Jane Cross Simpson (1811–1886) was a Scottish writer, known as a hymn-writer and poet.

==Life==
The daughter of James Bell, advocate, and sister to Henry Glassford Bell and Jonathan Anderson Bell, she was born Jane Cross Bell in Glasgow on 12 November 1811. Educated by her father, she studied the classics, and travelled much on the continent. For some years from 1822, her father was assessor and town-clerk of Greenock, and she contributed to the Greenock Advertiser under the pseudonym "Gertrude".

After her husband's death, Jane Simpson resided with her married daughter, Mrs. Napier, at Portobello, Edinburgh, then Newport-on-Tay, and then Aberdeen. She died at Aberdeen on 17 June 1886.

==Works==
In 1831, as "Gertrude", Jane Bell wrote a noted hymn on prayer, Go when the morning shineth, for the Edinburgh Literary Journal, then edited by her brother Henry. She also contributed, in prose and verse, to the Scottish Christian Herald. She published Piety of Daily Life, tales and sketches, in 1836.

As Jane Simpson, she published:

- April Hours, a poem, 1838.
- Woman's History, 1848.
- Linda, or Beauty and Genius, 1859; 2nd edit. 1884.
- Household edition of Burns's Works in Prose and Verse, edited by Gertrude, 2 vols. 1870.
- Picture Poems, and Linda and other Poems, 1879.

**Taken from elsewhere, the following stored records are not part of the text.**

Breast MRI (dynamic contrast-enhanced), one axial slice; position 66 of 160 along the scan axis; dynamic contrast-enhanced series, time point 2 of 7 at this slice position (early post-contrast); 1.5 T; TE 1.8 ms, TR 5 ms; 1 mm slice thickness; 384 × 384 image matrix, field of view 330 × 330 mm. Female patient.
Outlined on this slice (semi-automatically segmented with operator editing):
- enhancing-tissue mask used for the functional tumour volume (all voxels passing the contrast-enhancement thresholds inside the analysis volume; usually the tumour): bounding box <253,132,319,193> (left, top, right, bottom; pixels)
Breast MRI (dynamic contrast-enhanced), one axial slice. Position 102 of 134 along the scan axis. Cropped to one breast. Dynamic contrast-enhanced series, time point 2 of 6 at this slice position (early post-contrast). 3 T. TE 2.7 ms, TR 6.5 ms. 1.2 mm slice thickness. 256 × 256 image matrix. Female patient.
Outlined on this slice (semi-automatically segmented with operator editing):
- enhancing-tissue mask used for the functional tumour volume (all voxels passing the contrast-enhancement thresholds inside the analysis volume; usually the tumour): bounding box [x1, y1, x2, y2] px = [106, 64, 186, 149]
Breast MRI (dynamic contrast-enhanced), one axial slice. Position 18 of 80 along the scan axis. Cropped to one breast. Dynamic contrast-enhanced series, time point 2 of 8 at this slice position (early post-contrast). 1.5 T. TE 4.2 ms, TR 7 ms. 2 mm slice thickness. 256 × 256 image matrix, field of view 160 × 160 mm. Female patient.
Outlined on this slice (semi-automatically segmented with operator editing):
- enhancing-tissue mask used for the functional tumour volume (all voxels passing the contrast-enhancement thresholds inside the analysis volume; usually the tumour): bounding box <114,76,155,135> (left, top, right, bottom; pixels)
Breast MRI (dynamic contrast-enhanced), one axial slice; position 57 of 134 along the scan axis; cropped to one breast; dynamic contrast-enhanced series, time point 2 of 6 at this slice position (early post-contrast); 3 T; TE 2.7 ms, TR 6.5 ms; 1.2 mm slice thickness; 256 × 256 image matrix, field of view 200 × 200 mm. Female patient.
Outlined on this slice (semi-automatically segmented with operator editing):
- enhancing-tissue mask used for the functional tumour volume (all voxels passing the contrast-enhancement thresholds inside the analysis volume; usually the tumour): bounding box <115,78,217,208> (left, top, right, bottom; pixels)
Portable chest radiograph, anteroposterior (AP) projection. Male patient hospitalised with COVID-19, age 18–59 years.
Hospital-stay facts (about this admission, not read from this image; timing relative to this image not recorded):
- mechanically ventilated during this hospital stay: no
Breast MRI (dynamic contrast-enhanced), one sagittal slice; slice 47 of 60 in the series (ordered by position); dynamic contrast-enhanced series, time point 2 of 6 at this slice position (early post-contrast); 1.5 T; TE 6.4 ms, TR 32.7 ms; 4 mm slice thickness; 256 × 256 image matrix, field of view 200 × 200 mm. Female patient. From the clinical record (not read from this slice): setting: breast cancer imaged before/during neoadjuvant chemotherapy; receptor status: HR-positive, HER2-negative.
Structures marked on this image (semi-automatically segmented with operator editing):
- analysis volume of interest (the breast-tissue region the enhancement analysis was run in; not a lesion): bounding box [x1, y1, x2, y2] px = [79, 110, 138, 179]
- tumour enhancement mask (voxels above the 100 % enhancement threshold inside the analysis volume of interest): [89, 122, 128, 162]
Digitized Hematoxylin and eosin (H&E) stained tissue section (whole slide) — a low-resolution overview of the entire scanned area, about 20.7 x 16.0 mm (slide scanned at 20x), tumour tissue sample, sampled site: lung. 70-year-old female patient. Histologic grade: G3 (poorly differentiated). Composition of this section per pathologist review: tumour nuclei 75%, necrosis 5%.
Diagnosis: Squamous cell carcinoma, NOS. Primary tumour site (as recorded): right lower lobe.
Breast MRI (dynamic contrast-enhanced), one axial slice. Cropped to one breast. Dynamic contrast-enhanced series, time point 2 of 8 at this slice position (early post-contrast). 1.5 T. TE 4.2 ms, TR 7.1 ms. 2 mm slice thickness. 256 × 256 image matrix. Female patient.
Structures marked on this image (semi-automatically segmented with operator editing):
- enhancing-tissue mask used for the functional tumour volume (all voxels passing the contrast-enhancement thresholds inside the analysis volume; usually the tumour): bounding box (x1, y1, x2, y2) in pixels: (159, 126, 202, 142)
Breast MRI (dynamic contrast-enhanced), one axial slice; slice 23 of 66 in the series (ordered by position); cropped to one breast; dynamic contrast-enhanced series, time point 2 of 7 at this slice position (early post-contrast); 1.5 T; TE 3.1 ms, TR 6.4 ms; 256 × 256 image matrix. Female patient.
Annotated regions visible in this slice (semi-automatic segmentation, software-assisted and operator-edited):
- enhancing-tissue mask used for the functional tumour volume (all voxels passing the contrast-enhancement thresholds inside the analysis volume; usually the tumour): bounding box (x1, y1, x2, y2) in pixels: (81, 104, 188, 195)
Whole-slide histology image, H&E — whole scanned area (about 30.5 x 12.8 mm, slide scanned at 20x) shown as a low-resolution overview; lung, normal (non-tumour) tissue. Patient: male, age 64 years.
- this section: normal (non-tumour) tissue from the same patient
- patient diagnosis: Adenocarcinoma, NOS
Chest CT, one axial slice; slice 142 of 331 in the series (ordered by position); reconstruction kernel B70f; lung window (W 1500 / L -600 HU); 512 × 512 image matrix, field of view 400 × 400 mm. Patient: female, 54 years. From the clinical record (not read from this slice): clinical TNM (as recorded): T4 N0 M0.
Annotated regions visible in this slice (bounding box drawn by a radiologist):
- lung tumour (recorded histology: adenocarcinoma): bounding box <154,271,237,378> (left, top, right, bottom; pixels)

In her later years Simpson wrote for Good Words, the Christian Leader, and other periodicals. Her hymns appeared in: Charles Rogers's Lyra Britannica, 1867; James Martineau's Hymns, 1873; Ebenezer Prout's Psalmist, 1878; and the Scottish Evangelical Hymnal, 1878.

==Family==
In 1837 Jane Bell married her half-cousin, J. Bell Simpson, an artist and bibliographer, who was librarian of the Stirling Library, Glasgow, from 1851 to 1860; he published in 1872 Literary and Dramatic Sketches, and died on 17 December 1874. She was survived by two daughters out of a family of eight.